- Genre: Children's television series Preschool
- Music by: Peter Measroch
- Opening theme: "Charley and Mimmo" performed by Sonja Ball
- Ending theme: "Charley and Mimmo" (instrumental)
- Countries of origin: Belgium Canada France
- Original languages: English French
- No. of episodes: 65

Production
- Running time: 4–5 minutes

Original release
- Network: YTV Treehouse TV
- Release: 1999 – 2002

= Charley and Mimmo =

Belgian-Canadian-French traditionally animated children's television series

Charley and Mimmo (T'choupi et Doudou) is a traditionally animated children's television series broadcast on YTV between 1999 and 2002. 65 episodes were produced.

==Premise==
Charley and Mimmo (/ˈmiːmoʊ/) consists of a typical family (father, mother, son, and baby sister) in a suburban town. The son, Charley and his (almost anthropomorphic) teddy bear Mimmo, are the main characters. Charley and his family and friends are penguin/seal-like creatures (with round orange clown-like noses instead of beaks, and they live in a warm area rather than Antarctica. They have penguin-like feet and coloring, but have mitten-like "hands" rather than wings or flippers). Charley and most of the characters are a standard black and white, typical of real penguins, although some of the other characters are brown.

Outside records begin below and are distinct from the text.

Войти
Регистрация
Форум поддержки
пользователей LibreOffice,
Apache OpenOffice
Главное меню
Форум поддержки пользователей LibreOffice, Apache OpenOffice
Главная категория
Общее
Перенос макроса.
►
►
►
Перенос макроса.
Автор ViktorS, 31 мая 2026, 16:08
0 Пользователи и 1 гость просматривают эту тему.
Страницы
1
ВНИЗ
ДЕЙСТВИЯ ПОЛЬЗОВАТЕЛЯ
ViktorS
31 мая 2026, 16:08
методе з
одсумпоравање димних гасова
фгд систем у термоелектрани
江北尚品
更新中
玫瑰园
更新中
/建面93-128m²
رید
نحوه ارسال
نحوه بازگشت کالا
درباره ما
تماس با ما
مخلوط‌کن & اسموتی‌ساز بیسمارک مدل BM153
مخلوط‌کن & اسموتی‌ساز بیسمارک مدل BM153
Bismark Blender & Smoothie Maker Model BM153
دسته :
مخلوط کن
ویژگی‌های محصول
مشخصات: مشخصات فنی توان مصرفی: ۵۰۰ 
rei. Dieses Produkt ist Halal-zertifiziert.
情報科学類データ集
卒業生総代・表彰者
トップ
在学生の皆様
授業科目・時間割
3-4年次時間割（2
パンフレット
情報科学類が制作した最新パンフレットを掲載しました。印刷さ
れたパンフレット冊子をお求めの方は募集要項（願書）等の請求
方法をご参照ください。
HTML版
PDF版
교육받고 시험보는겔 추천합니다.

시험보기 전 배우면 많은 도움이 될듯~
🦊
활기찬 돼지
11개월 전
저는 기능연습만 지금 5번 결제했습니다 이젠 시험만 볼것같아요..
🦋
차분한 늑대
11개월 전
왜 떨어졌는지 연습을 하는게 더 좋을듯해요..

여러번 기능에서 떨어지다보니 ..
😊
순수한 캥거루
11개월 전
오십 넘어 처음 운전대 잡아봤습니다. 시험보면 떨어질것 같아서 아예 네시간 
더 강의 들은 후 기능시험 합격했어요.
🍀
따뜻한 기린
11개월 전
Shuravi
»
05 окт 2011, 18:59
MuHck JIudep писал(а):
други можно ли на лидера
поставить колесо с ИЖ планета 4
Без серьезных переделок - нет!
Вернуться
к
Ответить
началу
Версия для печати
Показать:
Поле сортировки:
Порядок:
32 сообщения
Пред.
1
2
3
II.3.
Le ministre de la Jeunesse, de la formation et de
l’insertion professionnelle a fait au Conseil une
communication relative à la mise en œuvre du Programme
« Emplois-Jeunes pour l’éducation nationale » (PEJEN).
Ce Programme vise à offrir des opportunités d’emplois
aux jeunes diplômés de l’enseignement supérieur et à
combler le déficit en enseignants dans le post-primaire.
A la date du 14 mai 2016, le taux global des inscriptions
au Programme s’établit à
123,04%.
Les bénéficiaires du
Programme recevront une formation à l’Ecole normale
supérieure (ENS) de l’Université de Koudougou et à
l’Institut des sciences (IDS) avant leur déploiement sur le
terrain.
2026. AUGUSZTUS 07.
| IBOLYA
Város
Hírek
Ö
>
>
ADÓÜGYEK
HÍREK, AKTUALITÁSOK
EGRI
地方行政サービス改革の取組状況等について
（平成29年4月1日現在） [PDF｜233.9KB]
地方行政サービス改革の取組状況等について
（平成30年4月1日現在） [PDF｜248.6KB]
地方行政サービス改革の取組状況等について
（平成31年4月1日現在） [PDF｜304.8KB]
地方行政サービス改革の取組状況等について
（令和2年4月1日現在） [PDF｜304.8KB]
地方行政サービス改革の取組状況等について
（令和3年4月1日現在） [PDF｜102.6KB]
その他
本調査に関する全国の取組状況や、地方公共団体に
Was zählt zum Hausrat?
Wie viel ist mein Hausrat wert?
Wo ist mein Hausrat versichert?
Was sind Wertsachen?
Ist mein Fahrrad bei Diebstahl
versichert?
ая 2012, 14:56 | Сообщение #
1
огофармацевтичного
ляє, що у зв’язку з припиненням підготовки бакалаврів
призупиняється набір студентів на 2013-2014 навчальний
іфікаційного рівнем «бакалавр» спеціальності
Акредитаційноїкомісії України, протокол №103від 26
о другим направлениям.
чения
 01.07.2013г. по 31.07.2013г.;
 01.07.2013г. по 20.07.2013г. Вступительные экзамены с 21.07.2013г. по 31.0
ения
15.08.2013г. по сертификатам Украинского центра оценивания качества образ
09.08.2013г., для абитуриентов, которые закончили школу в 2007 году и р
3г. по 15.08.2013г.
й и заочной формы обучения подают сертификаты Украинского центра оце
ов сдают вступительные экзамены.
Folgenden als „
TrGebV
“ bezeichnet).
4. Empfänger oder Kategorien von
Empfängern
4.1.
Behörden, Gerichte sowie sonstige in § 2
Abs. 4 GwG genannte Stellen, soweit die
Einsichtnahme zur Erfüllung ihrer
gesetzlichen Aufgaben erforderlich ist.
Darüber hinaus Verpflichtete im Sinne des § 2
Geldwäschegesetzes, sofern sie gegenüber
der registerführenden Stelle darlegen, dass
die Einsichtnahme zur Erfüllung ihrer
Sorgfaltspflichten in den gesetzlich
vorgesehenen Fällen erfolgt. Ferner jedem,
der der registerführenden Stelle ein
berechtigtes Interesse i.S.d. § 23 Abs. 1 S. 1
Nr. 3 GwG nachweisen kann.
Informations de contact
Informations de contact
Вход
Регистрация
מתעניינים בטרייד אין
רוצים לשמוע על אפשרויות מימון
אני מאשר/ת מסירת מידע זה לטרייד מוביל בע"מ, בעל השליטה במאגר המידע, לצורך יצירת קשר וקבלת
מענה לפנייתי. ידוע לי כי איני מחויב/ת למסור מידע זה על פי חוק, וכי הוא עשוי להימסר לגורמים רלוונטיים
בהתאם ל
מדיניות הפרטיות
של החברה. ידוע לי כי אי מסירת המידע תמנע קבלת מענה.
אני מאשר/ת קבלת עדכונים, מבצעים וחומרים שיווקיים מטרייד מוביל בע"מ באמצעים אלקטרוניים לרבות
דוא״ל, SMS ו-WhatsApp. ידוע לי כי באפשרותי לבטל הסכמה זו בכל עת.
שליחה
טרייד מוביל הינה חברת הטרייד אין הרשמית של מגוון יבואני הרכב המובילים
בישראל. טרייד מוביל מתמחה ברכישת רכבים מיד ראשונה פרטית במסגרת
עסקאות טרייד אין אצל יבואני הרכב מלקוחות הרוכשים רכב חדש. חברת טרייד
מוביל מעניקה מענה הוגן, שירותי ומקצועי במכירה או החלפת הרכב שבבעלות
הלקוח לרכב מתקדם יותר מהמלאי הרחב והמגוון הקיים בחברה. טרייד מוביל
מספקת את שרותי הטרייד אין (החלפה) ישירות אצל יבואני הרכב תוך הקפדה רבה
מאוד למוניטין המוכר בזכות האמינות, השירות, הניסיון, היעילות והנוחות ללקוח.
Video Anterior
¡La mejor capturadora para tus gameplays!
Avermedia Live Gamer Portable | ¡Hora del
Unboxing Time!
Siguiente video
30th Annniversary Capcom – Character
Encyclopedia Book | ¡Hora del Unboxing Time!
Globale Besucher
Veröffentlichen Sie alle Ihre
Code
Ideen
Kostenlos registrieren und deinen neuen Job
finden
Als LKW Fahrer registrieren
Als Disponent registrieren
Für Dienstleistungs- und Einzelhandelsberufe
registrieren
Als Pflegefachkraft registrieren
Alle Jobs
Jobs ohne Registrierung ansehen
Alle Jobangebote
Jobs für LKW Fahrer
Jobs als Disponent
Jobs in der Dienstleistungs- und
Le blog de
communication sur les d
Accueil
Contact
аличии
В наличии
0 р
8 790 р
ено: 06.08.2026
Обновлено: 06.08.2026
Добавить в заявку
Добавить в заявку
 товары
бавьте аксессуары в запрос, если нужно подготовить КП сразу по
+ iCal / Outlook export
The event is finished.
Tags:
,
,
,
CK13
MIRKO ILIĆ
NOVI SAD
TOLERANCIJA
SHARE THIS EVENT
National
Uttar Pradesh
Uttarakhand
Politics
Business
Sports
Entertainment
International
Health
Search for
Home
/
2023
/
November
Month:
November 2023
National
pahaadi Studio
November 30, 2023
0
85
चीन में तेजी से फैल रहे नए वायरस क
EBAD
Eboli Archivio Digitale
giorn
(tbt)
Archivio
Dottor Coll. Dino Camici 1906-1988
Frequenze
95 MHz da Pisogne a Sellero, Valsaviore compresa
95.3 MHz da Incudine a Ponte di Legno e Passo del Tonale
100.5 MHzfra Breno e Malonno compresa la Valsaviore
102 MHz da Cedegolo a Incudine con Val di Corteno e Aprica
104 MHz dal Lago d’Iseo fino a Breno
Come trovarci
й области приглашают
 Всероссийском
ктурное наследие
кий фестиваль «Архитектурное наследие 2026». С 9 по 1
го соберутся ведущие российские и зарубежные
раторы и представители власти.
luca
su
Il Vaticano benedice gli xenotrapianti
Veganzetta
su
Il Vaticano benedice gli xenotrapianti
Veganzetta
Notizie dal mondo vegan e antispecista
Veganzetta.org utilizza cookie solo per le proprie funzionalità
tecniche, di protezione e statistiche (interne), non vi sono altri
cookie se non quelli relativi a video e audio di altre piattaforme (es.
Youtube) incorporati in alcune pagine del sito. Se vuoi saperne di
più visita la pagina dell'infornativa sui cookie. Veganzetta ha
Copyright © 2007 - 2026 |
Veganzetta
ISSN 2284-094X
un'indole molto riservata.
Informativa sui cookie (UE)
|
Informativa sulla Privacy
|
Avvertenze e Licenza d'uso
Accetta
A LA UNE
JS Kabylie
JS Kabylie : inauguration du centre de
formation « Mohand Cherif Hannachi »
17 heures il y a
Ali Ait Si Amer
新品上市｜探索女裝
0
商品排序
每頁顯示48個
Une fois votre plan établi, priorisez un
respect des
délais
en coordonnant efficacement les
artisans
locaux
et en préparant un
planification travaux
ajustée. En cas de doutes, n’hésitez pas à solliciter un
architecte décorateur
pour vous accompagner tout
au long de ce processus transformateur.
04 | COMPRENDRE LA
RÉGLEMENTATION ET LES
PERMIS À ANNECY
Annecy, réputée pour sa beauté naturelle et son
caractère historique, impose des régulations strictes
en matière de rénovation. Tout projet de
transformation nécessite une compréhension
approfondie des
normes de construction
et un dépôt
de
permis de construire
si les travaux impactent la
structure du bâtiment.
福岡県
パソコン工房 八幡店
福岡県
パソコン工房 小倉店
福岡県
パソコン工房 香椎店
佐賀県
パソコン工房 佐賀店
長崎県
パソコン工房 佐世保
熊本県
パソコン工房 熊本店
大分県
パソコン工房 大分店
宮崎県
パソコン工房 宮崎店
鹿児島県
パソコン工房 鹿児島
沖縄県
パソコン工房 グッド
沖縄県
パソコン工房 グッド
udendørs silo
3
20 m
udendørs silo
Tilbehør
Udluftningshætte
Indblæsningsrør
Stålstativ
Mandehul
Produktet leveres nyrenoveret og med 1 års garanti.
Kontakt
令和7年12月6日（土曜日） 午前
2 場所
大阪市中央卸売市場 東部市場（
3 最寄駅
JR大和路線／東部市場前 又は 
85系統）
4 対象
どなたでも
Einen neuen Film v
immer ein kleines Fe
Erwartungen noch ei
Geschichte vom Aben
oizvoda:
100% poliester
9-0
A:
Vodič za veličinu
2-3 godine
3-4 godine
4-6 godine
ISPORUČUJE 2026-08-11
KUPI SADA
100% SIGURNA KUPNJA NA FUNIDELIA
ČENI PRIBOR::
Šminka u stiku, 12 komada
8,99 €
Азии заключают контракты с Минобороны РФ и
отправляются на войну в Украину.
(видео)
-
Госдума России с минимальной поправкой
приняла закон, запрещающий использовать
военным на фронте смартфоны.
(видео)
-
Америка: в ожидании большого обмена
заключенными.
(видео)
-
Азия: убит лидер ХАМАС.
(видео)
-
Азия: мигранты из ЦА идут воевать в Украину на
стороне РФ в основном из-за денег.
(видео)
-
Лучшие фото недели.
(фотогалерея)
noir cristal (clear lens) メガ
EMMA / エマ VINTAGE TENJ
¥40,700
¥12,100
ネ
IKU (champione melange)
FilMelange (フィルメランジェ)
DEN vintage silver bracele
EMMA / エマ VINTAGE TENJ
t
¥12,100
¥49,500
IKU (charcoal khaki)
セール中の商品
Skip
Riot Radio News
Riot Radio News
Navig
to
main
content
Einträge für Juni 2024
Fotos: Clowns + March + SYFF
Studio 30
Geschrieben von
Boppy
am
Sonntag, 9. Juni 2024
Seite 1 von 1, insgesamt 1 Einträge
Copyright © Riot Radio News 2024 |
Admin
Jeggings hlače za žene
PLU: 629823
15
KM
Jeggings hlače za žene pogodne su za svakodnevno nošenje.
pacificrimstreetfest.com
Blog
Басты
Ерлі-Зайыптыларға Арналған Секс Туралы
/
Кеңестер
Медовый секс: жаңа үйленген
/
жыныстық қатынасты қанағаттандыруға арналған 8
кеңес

"T'choupi" is Charley's name in French and "Doudou" is Mimmo's name in French.

==Production==
Charley and Mimmo seems somewhat related to another Canadian children's production Caillou, as it has a similar artstyle and plot (except Caillou has longer stories and live puppet segments in the PBS Kids airings).
===Music===
The original music score for the series is the work of composer Peter Measroch.

==Broadcast==
Charley and Mimmo was broadcast on YTV from 1999 to 2002 and on Treehouse TV. On YTV, two to three 10–15 minute segments form an airing of the series.
===United States===
In the US, it aired on It's Itsy Bitsy Time, among many foreign short segments when it was broadcast on Fox Family from 1999 to 2001.

==Film==

A 2004 film entitled "T'choupi" was released by Gebeka Films, but only in France, South Korea and Poland. The plot follows Charley and his friends working together to find out who has stolen all the toys.

==Characters==
- Charley (voiced by Samuel Holden): The star of the show. He is a typical, average child. His voice and appearance suggest that he is somewhere between four and seven years old, although he is smart for his age. Charley is occasionally bossy and frequently starts arguments among his friends. He also tends to get upset, angry and jealous quickly, and then regrets it later. Sometimes, Charley lies and has a slightly disapproving character.
- Lola (voiced by Sonja Ball) & Ted (voiced by Rick Jones): Charley and Franny's parents.
- Franny (voiced by Sonja Ball): Charley's baby sister. She mostly speaks gibberish.
- Lily (voiced by Sonja Ball): A girl who is Charley's friend. She has curly black pigtails. At the beach, she wears* a yellow swimsuit. She has a female teddy bear who Charley won for her at a carnival, and with which Mimmo is falling in love.
- Grandpa (voiced by Walter Massey) & Grandma (voiced by Thelma Farmer): Charley's grandparents.
- Pauli (voiced by Alfee Kaufman): One of Charley's friends. He has reddish-brown and white fur, curly hair, and freckles.
- Paula (voiced by Susan Glover): Another friend of Charley. She has brown fur and blonde hair with bangs.